Initiative Will Celebrate Stan State’s Research, Scholars
COVID-19 emptied out the buildings and grounds of Stanislaus State last March, but it didn’t halt the educational endeavors of the University community.
The work of students, faculty, staff and alumni continued and will be celebrated and shared in a new program called Next UP: Forward Thinking @ Stan State.
Next UP is a series of interactive forums, videos and articles featuring the ongoing important achievements, accomplishments and distinctive work by Stan State community members.
The program launches Friday, March 19 and will center on a timely topic: “COVID-19, Mental Health and Addiction.” The live discussion, from noon to 1 p.m., will feature faculty members Shrinidhi Subramaniam and Suzanne Whitehead and Stan State alumna Quenna Martinez, an officer with Stan State’s University Police Department.
“Next UP explores, engages and demonstrates our persistence and practical approach to solve issues and challenges affecting our local and regional communities,” said President Ellen Junn. “Many of our remarkable faculty, students, staff, administrators and alumni did not let the pandemic daunt their work and efforts.”
The series will explore a variety of topics pursued by Stan State scholars.
“I’m honored to be part of the new initiative at Stanislaus State, highlighting the innovative community-oriented research being conducted on addiction and mental health and the impact of the COVID-19 crisis,” Subramaniam said.
Dr. Shrinidhi Subramaniam
Subramaniam, an assistant professor in the Department of Psychology and Child Development, worked with graduate students Berenice Regalado and Molly DeMayo and recent Stan State graduate Lizette Perez and will present their paper, “Incentives to Promote Drug Abstinence and Treatment Engagement.”
Their work looks at the effectiveness of contingency management (CM), an intervention that uses motivational incentives to reinforce healthy behavior, and their ongoing study evaluating the effectiveness of CM to promote participation in outpatient treatment in Drug Medi-Cal patients following residential treatment for substance use disorder.
Whitehead and Martinez worked together on the paper they’ll present titled, “The Effects of the COVID-19 Pandemic on the Opioid Crisis.”
Whitehead, a licensed addiction counselor and program coordinator for Stan State’s counselor education program, has long studied the impact of opioid addiction, often with student collaborators.

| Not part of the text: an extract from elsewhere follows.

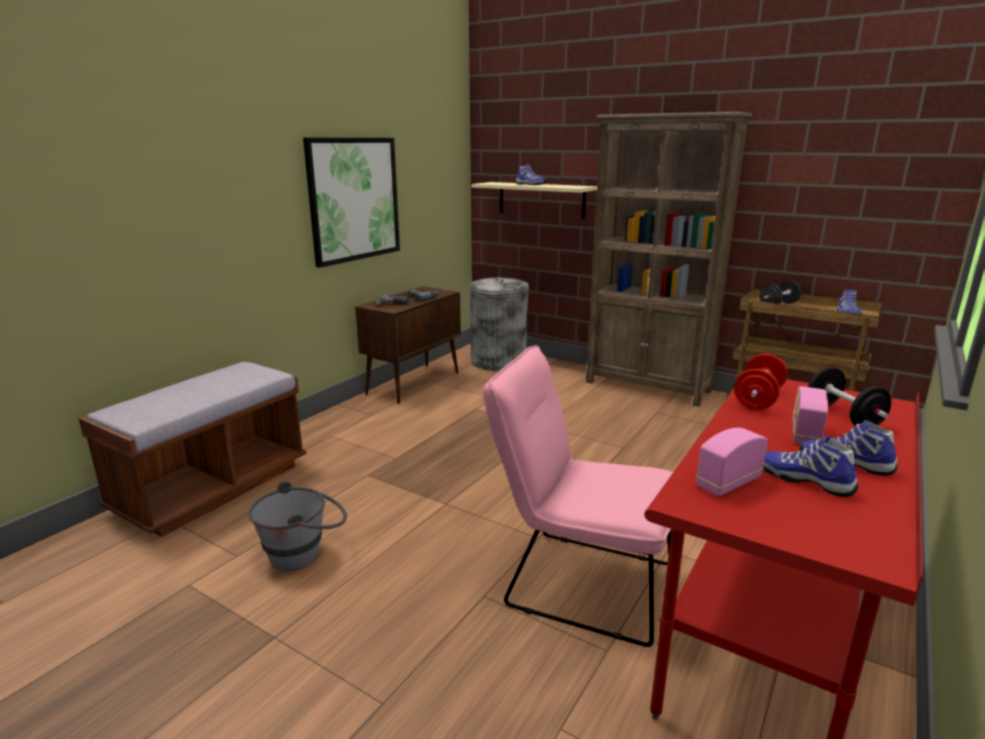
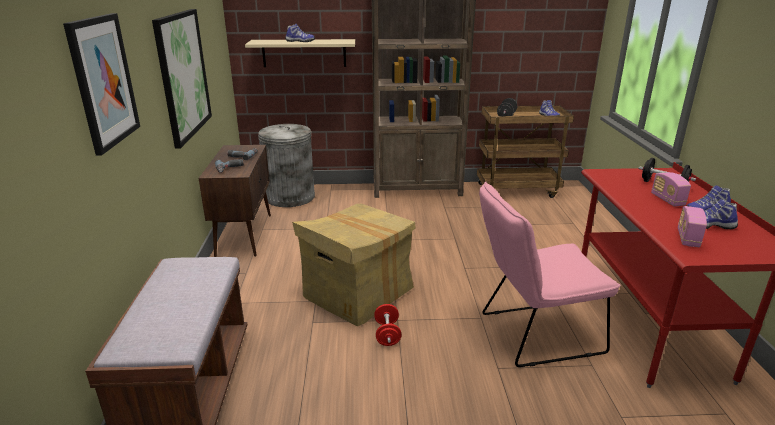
camera: 35 degrees left, 5 degrees up
grey bucket [248,481,347,571] -> none
red dumbbell [734,354,788,410] -> red dumbbell moved to [374,304,401,346]
none -> picture [63,13,140,156]
none -> cardboard box [292,204,416,326]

She worked with Martinez, who earned her master’s degree in counseling last May, to examine how the opioid crisis was compounded by COVID-19.
The research was enlightening, even for someone as invested in the subject as Whitehead.
“I learned I need to strengthen my resolve even greater to help those in need and help others understand those who are suffering,” Whitehead said.
Martinez, who said collaboration is critical in conducting research, also drew greater understanding of the addicted population through this process.
“It’s seeing the lives it touches, the sense of humanity, feeling that pain across so many lives and figuring out a way to find a path, or light, together,” she said.
Junn said she hopes the program builds a sense of optimism, suspense and excitement for things to come.
“This is not a one-off event,” Junn said. “This is going to continue because that’s what educational institutions do. We continue to keep it fresh, to keep it relevant, to keep it real. It fuels your loyalty to keep coming back and wonder what’s Next UP at Stan State. Join us and find out.”